__AIM OF THE TASK__: The lines you return must be all those in the data that hold the string "round".

Stored data:
########

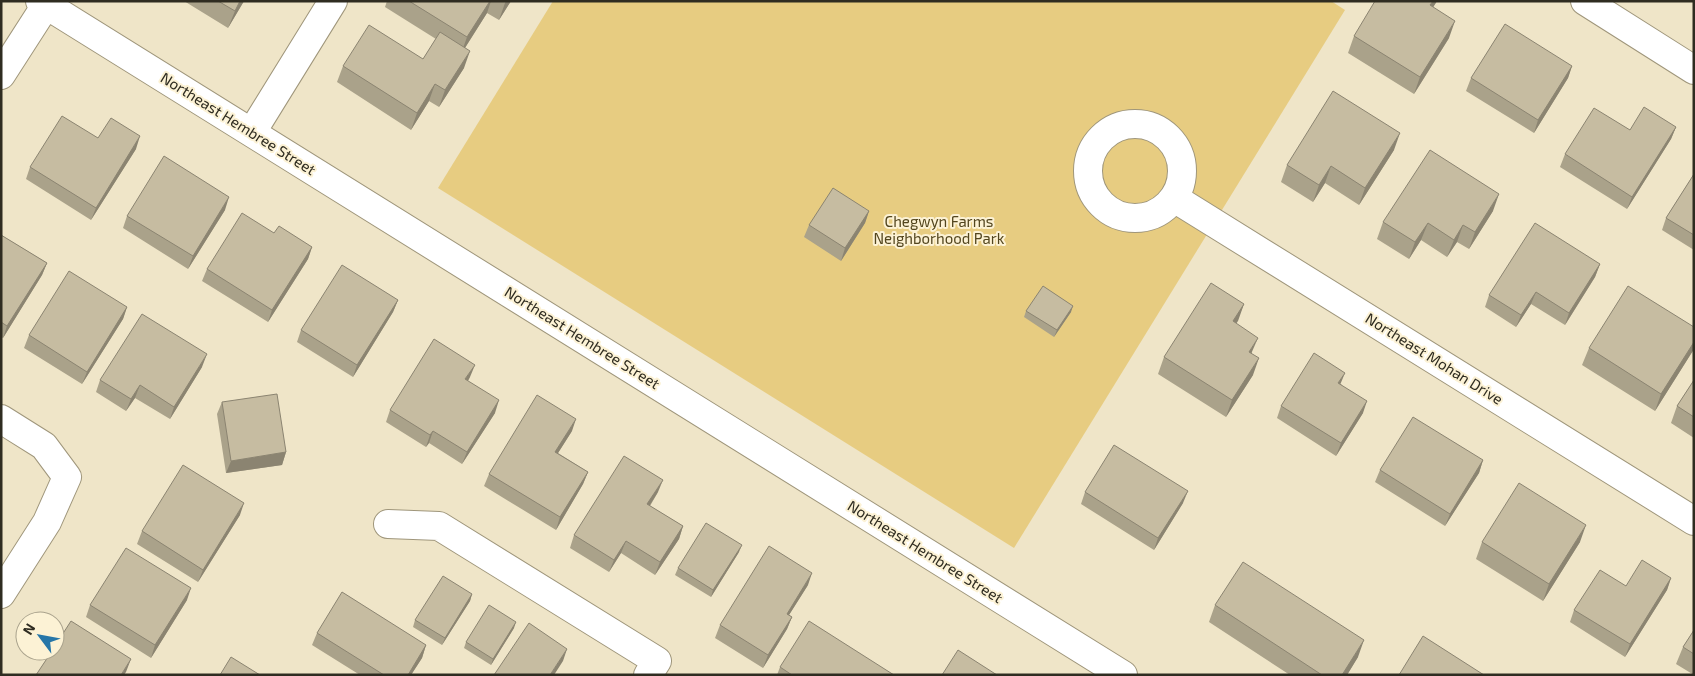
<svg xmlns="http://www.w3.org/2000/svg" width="1695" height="676" viewBox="0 0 1695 676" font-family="'Exo 2',sans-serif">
  <rect width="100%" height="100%" fill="#efe5c8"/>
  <path fill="#e7cc81" d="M553 1H1331L1345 10 1014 548 438 188Z"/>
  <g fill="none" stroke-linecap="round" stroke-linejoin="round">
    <defs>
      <path id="minor" d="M40 1 1123 675
        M1585 1 1694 70
        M1 75 46 5
        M1088 171a47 47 0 1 1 94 0a47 47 0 1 1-94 0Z
        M252 132 333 1
        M1174 198 1694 521
        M1 419 44 446 67 477 47 522 1 594
        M388 524 439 526 657 661 648 675"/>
    </defs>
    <use href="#minor" stroke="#9f967b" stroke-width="30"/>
    <use href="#minor" stroke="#fff" stroke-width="28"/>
  </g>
  <path fill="#aaa28a" d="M184 1H244L228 28Z
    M387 1H511L499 20 487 13 465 48 464 68 439 107 429 101 411 130 337 82 343 66 423 59 436 39 385 7Z
    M1437 1 1433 7 1449 38 1414 94 1348 53 1354 36Z
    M1572 66 1568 78 1534 133 1466 91 1471 78Z
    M1676 127 1671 139 1627 209 1560 167 1565 154 1630 130Z
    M98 138 136 149 91 220 26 179 30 167Z
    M1394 150 1359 205 1325 183 1313 202 1281 182 1287 165Z
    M1694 174V250L1662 230 1666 218Z
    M225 210 188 269 123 228 127 216Z
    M869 211 865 223 841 261 804 237 809 225Z
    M1493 211 1469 249 1457 242 1447 257 1421 240 1409 259 1377 239 1383 222Z
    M274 233 312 247 308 259 268 322 202 281 207 269Z
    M1 235 47 263 42 275 3 338 1 337Z
    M1600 264 1595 277 1565 325 1531 304 1516 327 1485 307 1489 295Z
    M398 300 393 312 353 377 297 342 301 330Z
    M1244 304 1236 323 1252 353 1253 375 1226 417 1158 374 1164 357Z
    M127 307 123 319 82 384 24 348 29 335Z
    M1026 311 1071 312 1054 337 1024 317Z
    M1694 327V349L1655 411 1582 365 1589 348Z
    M202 367 170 419 135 398 126 411 96 392 100 380Z
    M470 377 468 381 495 413 462 464 429 443 426 447 386 422 390 410Z
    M1694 380V438L1671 423 1677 406Z
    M1341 384 1363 413 1336 456 1277 418 1281 406Z
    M222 402 286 452 282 465 226 473 217 414Z
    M572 431 558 453 588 472 583 484 556 530 484 486 489 474Z
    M1483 460 1479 473 1445 526 1375 482 1380 470Z
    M658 492 650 506 683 526 679 539 655 575 621 553 609 572 570 548 574 535Z
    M1085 492 1183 503 1154 550 1081 504Z
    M240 515 198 582 137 544 142 531Z
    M1482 542H1580L1543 601 1476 559Z
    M739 552 711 597 675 575 678 568Z
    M1671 578 1667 590 1625 657 1570 622 1574 610 1626 586Z
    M808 585 789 615 792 617 787 629 763 668 715 638 720 625Z
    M472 594 470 601 442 645 413 627 415 620Z
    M187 600 151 658 86 617 90 605Z
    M1215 605 1358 657 1347 675H1290L1209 622Z
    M514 628 491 665 464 648 466 642Z
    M1694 630V675L1676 664 1683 647Z
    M317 633 426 645 422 658 411 675H360L312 645Z
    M780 667 894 675H777Z"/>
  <path fill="#8b8471" d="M240 1H244L228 28 235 11Z
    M490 1H491L487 13 461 54 467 37Z
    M506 1H511L499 20 505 3Z
    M1433 1H1437L1424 22 1430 5Z
    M1455 21 1449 38 1414 94 1420 77Z
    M470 51 464 68 439 107 445 90Z
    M1572 66 1568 78 1534 133 1538 120Z
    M435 84 429 101 411 130 417 113Z
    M1676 127 1671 139 1627 209 1632 197Z
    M1400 133 1394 150 1359 205 1365 188Z
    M140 136 136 149 91 220 96 208Z
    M1331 166 1325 183 1313 202 1319 185Z
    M1499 194 1493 211 1469 249 1475 232Z
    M229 197 225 210 188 269 193 256Z
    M869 211 865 223 841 261 845 248Z
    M1428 223 1421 240 1409 259 1415 242Z
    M1463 225 1457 242 1447 257 1454 240Z
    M312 247 308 259 268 322 272 310Z
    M47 263 42 275 3 338 7 326Z
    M1600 264 1595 277 1565 325 1569 313Z
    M1536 292 1531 304 1516 327 1521 315Z
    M398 300 393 312 353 377 357 365Z
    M1244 304 1238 321 1226 338 1233 321Z
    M1073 306 1071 312 1054 337 1057 330Z
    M127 307 123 319 82 384 87 372Z
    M1258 338 1251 354 1249 352Z
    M1694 342V349L1655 411 1661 394Z
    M207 354 202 367 170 419 174 407Z
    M1259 358 1253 375 1226 417 1232 400Z
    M475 365 470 377 461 392 465 379Z
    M1345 373 1340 385 1338 383Z
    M140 385 135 398 126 411 131 399Z
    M499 400 495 413 462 464 467 452Z
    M1367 401 1363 413 1336 456 1341 443Z
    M576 419 572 431 551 464 555 452Z
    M433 431 429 443 426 447 430 435Z
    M286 452 282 465 226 473 231 461Z
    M1483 460 1479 473 1445 526 1450 514Z
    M588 472 583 484 556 530 560 517Z
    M663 480 658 492 643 516 647 504Z
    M1188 491 1183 503 1154 550 1158 538Z
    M244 503 240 515 198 582 203 570Z
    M1586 525 1580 542 1543 601 1549 584Z
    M683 526 679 539 655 575 660 562Z
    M626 541 621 553 609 572 614 560Z
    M742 545 739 552 711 597 713 590Z
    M812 573 808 585 782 626 787 614Z
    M1671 578 1667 590 1625 657 1630 644Z
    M191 588 187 600 151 658 155 645Z
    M472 594 470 601 442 645 445 638Z
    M792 617 787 629 763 668 768 655Z
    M516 622 514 628 491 665 493 659Z
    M1364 640 1358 657 1347 675H1342Z
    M426 645 422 658 411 675H408Z
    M567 649 563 661 554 675H550Z
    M131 659 126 672 124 675H121Z"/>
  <path fill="#c6bca1" stroke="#8b8471" d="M218 1H240L235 11Z
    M409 1H490L467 37Z
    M1375 1H1433L1430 5 1455 21 1420 77 1354 36Z
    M1505 24 1572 66 1538 120 1471 78Z
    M369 25 423 59 440 32 470 51 445 90 435 84 417 113 343 66Z
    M1333 91 1400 133 1365 188 1331 166 1319 185 1287 165Z
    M1644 107 1676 127 1632 197 1565 154 1594 108 1630 130Z
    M62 116 98 138 111 118 140 136 96 208 30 167Z
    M1430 150 1499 194 1475 232 1463 225 1454 240 1428 223 1415 242 1383 222Z
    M164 156 229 197 193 256 127 216Z
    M1694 174V235L1666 218Z
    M833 188 869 211 845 248 809 225Z
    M242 213 274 233 279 226 312 247 272 310 207 269Z
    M1535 223 1600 264 1569 313 1536 292 1521 315 1489 295Z
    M1 235 47 263 7 326 1 322Z
    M342 265 398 300 357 365 301 330Z
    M69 271 127 307 87 372 29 335Z
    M1211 283 1244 304 1233 321 1258 338 1249 352 1259 358 1232 400 1164 357Z
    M1043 286 1073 306 1057 330 1026 311Z
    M1628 286 1694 327V342L1661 394 1589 348Z
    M142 314 207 354 174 407 140 385 131 399 100 380Z
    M434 339 475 365 465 379 499 400 467 452 433 431 430 435 390 410Z
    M1314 353 1345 373 1338 383 1367 401 1341 443 1281 406Z
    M1694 380V417L1677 406Z
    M277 394 286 452 231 461 222 402Z
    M537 395 576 419 555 452 588 472 560 517 489 474Z
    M1413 417 1483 460 1450 514 1380 470Z
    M1114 445 1188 491 1158 538 1085 492Z
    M624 456 663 480 647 504 683 526 660 562 626 541 614 560 574 535Z
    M183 465 244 503 203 570 142 531Z
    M1519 483 1586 525 1549 584 1482 542Z
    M706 523 742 545 713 590 678 568Z
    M769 546 812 573 787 614 792 617 768 655 720 625Z
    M126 548 191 588 155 645 90 605Z
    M1642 560 1671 578 1630 644 1574 610 1600 570 1626 586Z
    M1243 562 1364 640 1342 675H1322L1215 605Z
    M443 576 472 594 445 638 415 620Z
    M342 592 426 645 408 675H384L317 633Z
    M489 605 516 622 493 659 466 642Z
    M71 621 131 659 121 675H36L52 651H55V646Z
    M809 621 894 675H792L780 667Z
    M529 623 567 649 550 675H494Z
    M1694 630V654L1683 647Z
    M1423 636 1484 675H1399Z
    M958 650 997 675H942Z
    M231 657 260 675H220Z"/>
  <g text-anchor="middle" stroke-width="4" stroke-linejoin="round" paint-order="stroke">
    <g font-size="15" fill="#2f2c21" stroke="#fcf2d5">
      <text transform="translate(238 124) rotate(32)" y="5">Northeast Hembree Street</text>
      <text transform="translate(582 338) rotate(32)" y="5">Northeast Hembree Street</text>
      <text transform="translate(1434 359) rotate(32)" y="5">Northeast Mohan Drive</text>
      <text transform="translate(925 552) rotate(32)" y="5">Northeast Hembree Street</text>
    </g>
    <g font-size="15" fill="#52451e" stroke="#fcf2d5">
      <text x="939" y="227">Chegwyn Farms<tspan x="939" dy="17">Neighborhood Park</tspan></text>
    </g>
  </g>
  <rect width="1695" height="676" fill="none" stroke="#2f2c21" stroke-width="5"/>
  <g transform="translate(40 636) rotate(302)"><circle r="24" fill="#fcf2d5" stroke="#aaa38d"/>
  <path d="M0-4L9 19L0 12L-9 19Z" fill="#2676a8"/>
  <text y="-8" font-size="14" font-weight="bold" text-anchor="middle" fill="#2f2c21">N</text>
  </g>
</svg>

########

__RESULT OF THIS TASK__:
  <g fill="none" stroke-linecap="round" stroke-linejoin="round">
  <g text-anchor="middle" stroke-width="4" stroke-linejoin="round" paint-order="stroke">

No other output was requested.